Что альтернативы нет, Иван понимал и сам. И довольно быстро выяснилось, что на усилие такого рода никто, кроме него, не способен. О том, чтобы найти няню для аутиста, и речи быть не могло, Лиля плакала, родители выдерживали день-два, не больше… А главное, Вадька позволял настраиваться на свою волну только папе. Не то чтобы он выказывал какие-либо признаки любви к Ивану – точно так же не смотрел в глаза ему, как и всем остальным, точно так же не отвечал на его вопросы, – но по крайней мере готов был повторять за ним несложные движения, звуки, слова, не плакал, когда Иван водил его гулять и на занятия…
– Что нам делать, Ваня? – сказала Лиля. – Тебе решать.
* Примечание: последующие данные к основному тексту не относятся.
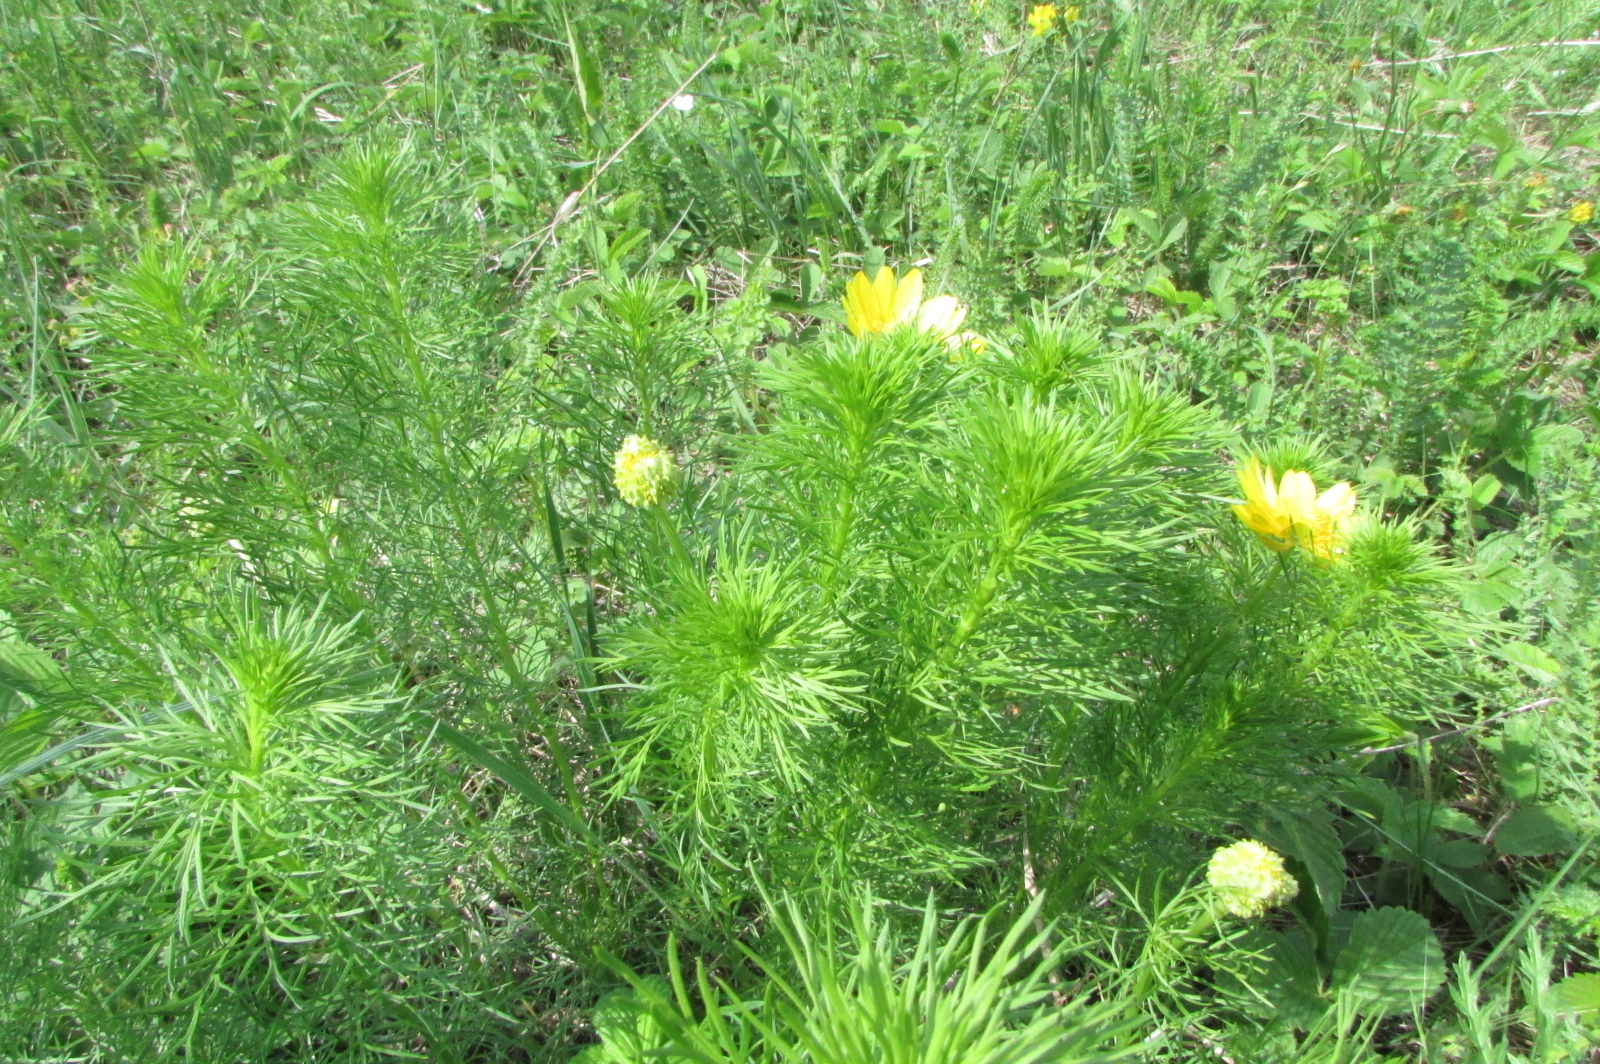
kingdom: Plantae
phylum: Tracheophyta
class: Magnoliopsida
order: Ranunculales
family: Ranunculaceae
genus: Adonis
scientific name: Adonis vernalis
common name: Yellow pheasants-eye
А что тут было решать? Иван ушел с работы и стал заниматься только Вадькой. Не сказать, чтобы это далось ему легко, но альтернативы в самом деле не было. Объективно не было.
Лиля работала как проклятая, денег было достаточно. Чтобы возить Вадьку на занятия, купили машину. Через несколько лет продали квартирку в бывшем бараке на Соколе и купили трехкомнатную возле Ботанического сада; Лиле дали ссуду на работе. Теперь можно было ходить на занятия в Центр пешком. Правда, это оказалось непросто: Вадька панически боялся шумной улицы. Но Иван знал, что через месяц-другой его ежедневных усилий Вадька привыкнет; так оно и вышло.
Да, такими временными единицами он теперь оперировал: месяц-другой на освоение одного навыка, полгода-год – другого… Он понимал, что такое осознание им времени – выморочное, неправильное. Иногда ему казалось даже, что близкие – Лиля, родители, сестра – смотрят на него с ужасом. Но в том мире, в котором жил Вадька и в который Иван был поэтому погружен, время шло именно так, и он привык. Ко всему привыкаешь.